__JOB ITEM__. Could you retype the rows below, starting at the line that contains "What is the lowest value of the 优先级 series?" and ending at the line that contains "What is the minimum value for SPC_SPACE?", with the pictures left out?

__PROVIDED INFORMATION__.
::::

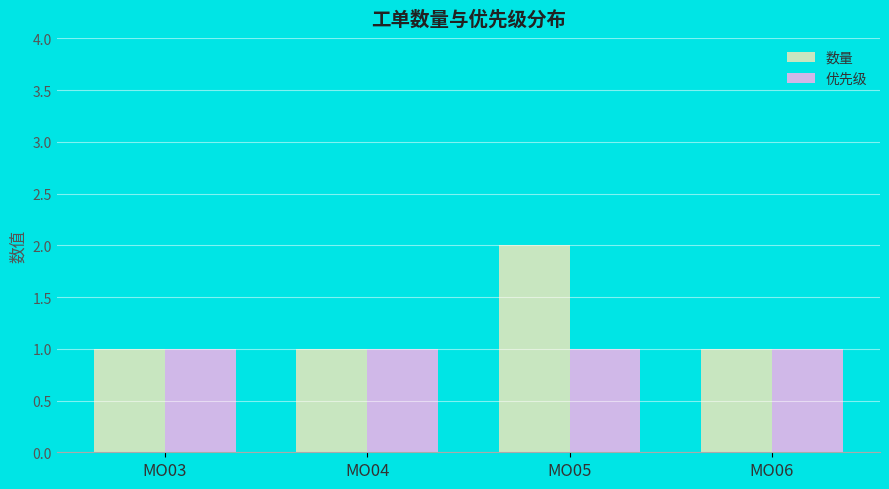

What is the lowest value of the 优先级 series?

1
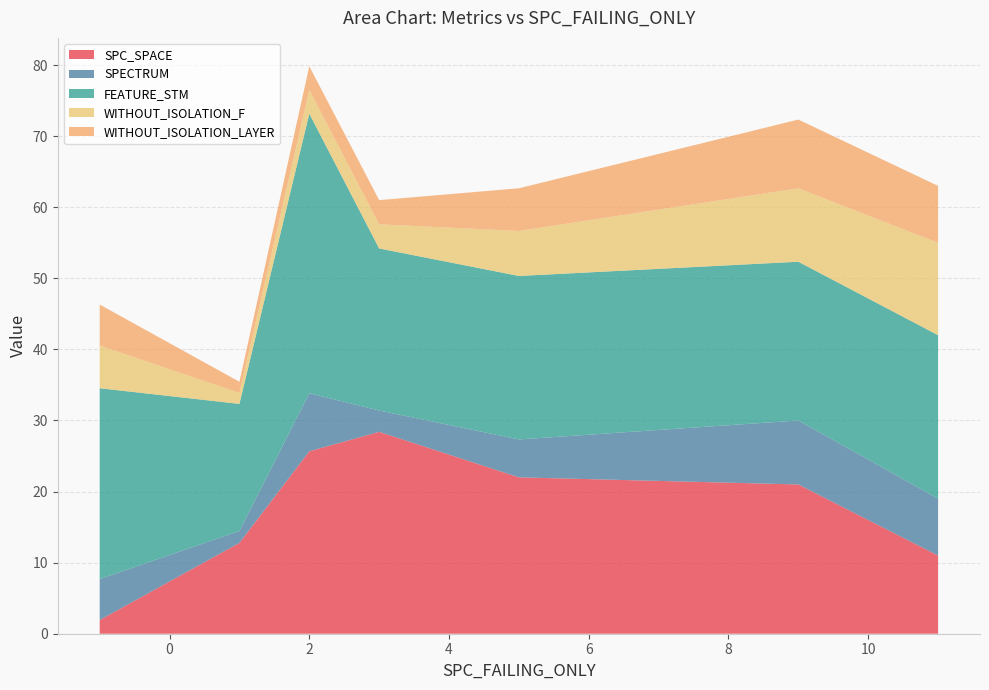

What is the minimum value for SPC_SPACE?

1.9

::::

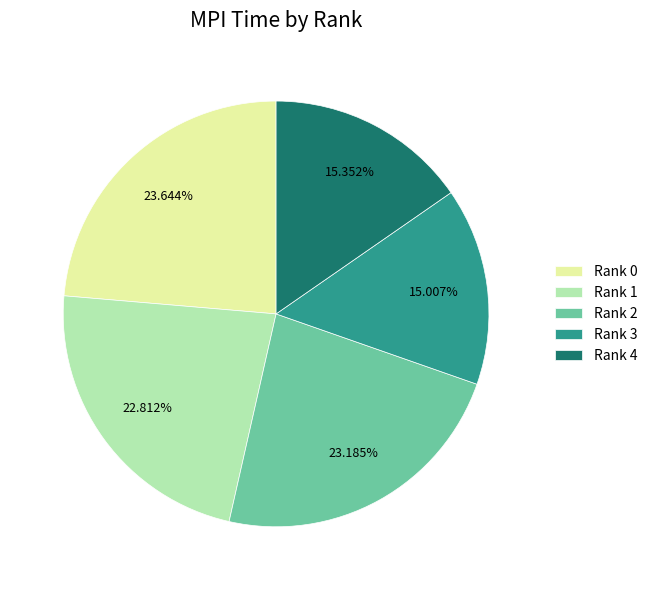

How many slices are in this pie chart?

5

::::

__WRITTEN SOLUTION__.
What is the lowest value of the 优先级 series?

1

What is the minimum value for SPC_SPACE?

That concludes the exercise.